(Excerpt to read)
↓↓↓
An End to Suffering Page 5
The first known biography, or hagiography, was apparently produced in the second century BC. Buddhacarita, a more detailed and literary version by a Sanskrit poet called Asvaghosha, was written as late as the second century AD, and is considered a masterpiece of Sanskrit poetry.5 It was also around the second century that the Jatakas, a collection of stories in the Pali canon about the Buddha’s previous lives, was compiled in verse. These embellished versions of the Buddha’s life encouraged sculptors and painters to portray the Buddha, most memorably in the cave paintings of Ajanta, western India, in the third, fourth and fifth centuries AD; previously, he had been represented through footsteps, a tree, a wheel or an empty throne, as in the bas-reliefs at the great stupa (sacred reliquary mound) of Sanchi in central India.
The life of the Buddha was never as important to Buddhists as the biographies of Jesus and Mohammed have been to Christians and Muslims. For some of the earliest Buddhists, the man known by his family name of Siddhartha Gautama, or Shakyamuni (the Sage of the Shakyas), was only the latest of the thousands of incarnations of Buddhas, or the fully realized version of the Bodhisattvas (Buddhas-to-be) he had been in previous lives; and his teaching, his dharma, was deemed more important than his life or personality, which in any case was inaccessible.
↑↑↑
(Data below)
↓↓↓
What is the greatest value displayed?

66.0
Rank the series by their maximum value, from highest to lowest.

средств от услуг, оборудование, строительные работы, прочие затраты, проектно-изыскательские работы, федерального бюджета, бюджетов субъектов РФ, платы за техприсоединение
↑↑↑
(Instructions for the task) Can you repeat the passage on the Buddha's life word for word, from start to finish? The listing comes from a different source.

(Task solution)
An End to Suffering Page 5
The first known biography, or hagiography, was apparently produced in the second century BC. Buddhacarita, a more detailed and literary version by a Sanskrit poet called Asvaghosha, was written as late as the second century AD, and is considered a masterpiece of Sanskrit poetry.5 It was also around the second century that the Jatakas, a collection of stories in the Pali canon about the Buddha’s previous lives, was compiled in verse. These embellished versions of the Buddha’s life encouraged sculptors and painters to portray the Buddha, most memorably in the cave paintings of Ajanta, western India, in the third, fourth and fifth centuries AD; previously, he had been represented through footsteps, a tree, a wheel or an empty throne, as in the bas-reliefs at the great stupa (sacred reliquary mound) of Sanchi in central India.
The life of the Buddha was never as important to Buddhists as the biographies of Jesus and Mohammed have been to Christians and Muslims. For some of the earliest Buddhists, the man known by his family name of Siddhartha Gautama, or Shakyamuni (the Sage of the Shakyas), was only the latest of the thousands of incarnations of Buddhas, or the fully realized version of the Bodhisattvas (Buddhas-to-be) he had been in previous lives; and his teaching, his dharma, was deemed more important than his life or personality, which in any case was inaccessible.